Há heranças que não cabem nos arquivos nem nos museus. Estão na língua que falamos sem pensar, no modo como temperamos um prato, nas histórias que contamos à lareira.
A presença sefardita em Portugal não desapareceu com os éditos de expulsão — dissolveu-se no quotidiano, como sal na água.
Certas palavras que julgamos puramente portuguesas têm raízes no ladino ou em hebraico.
Expressões culinárias sobrevivem em receitas de peixe salgado, em doces de amêndoa e mel, em combinações de especiarias que atravessaram o Mediterrâneo para se fixarem nas nossas mesas.
Até alguns rituais domésticos, como acender velas à sexta-feira sem motivo religioso explícito, ecoam práticas de famílias que, em tempos, tiveram de ocultar a fé para sobreviver.

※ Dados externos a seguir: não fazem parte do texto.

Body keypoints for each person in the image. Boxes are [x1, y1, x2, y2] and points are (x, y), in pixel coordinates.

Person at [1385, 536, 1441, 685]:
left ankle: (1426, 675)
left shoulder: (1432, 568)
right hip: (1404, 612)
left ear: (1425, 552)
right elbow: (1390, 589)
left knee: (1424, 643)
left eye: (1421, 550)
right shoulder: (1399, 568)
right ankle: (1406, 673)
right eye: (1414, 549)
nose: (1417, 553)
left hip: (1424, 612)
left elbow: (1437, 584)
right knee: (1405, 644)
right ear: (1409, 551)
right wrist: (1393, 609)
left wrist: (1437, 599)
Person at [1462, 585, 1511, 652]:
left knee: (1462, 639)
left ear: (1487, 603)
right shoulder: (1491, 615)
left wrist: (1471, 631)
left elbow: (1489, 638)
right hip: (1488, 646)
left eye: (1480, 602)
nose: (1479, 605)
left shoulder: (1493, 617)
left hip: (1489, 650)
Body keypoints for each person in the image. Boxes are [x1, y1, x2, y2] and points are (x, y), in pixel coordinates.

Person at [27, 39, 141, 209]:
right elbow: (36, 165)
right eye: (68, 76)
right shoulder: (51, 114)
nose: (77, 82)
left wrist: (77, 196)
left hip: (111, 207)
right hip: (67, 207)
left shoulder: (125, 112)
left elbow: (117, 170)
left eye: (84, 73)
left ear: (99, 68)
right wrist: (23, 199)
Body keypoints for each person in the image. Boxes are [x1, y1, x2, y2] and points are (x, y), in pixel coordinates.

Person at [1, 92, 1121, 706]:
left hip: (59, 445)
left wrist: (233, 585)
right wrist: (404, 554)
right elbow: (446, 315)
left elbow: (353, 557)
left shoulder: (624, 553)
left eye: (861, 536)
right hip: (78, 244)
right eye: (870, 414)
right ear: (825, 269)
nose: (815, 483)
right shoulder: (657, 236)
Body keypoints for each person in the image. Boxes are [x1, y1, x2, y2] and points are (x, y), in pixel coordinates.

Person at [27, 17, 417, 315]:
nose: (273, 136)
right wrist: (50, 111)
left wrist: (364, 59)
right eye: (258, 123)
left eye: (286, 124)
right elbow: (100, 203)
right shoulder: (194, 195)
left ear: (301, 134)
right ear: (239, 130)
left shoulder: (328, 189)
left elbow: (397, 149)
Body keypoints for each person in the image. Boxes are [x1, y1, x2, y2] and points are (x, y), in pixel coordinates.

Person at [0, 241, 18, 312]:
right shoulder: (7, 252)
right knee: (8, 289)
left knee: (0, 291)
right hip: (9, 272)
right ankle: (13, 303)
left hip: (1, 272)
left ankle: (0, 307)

A Inquisição quis apagar sinais, mas acabou por os espalhar.
E esse paradoxo moldou um país que, sem saber, continua a repetir gestos sefarditas.
O invisível que ficou não é resíduo: é cimento cultural.
Ele mostra que a identidade nacional não é uma fortaleza, mas um tecido — e que cada fio, mesmo o que tentaram cortar, contribui para a sua resistência.
Reconhecer esta presença silenciosa não é exercício académico: é um ato de justiça para com a verdade e para connosco.
Porque só ao aceitar que o nosso “nós” é feito de muitos “outros” é que podemos evitar repetir a velha tentação de expulsar o que nos constrói.
AC




Com ascendencia do ramo paterno de cristãos novos e judeus praticantes até aos fim dos anos 60, reconheço a justeza do seu texto e comprovo-a com habitos alimentares que só já conheci em casas da familia.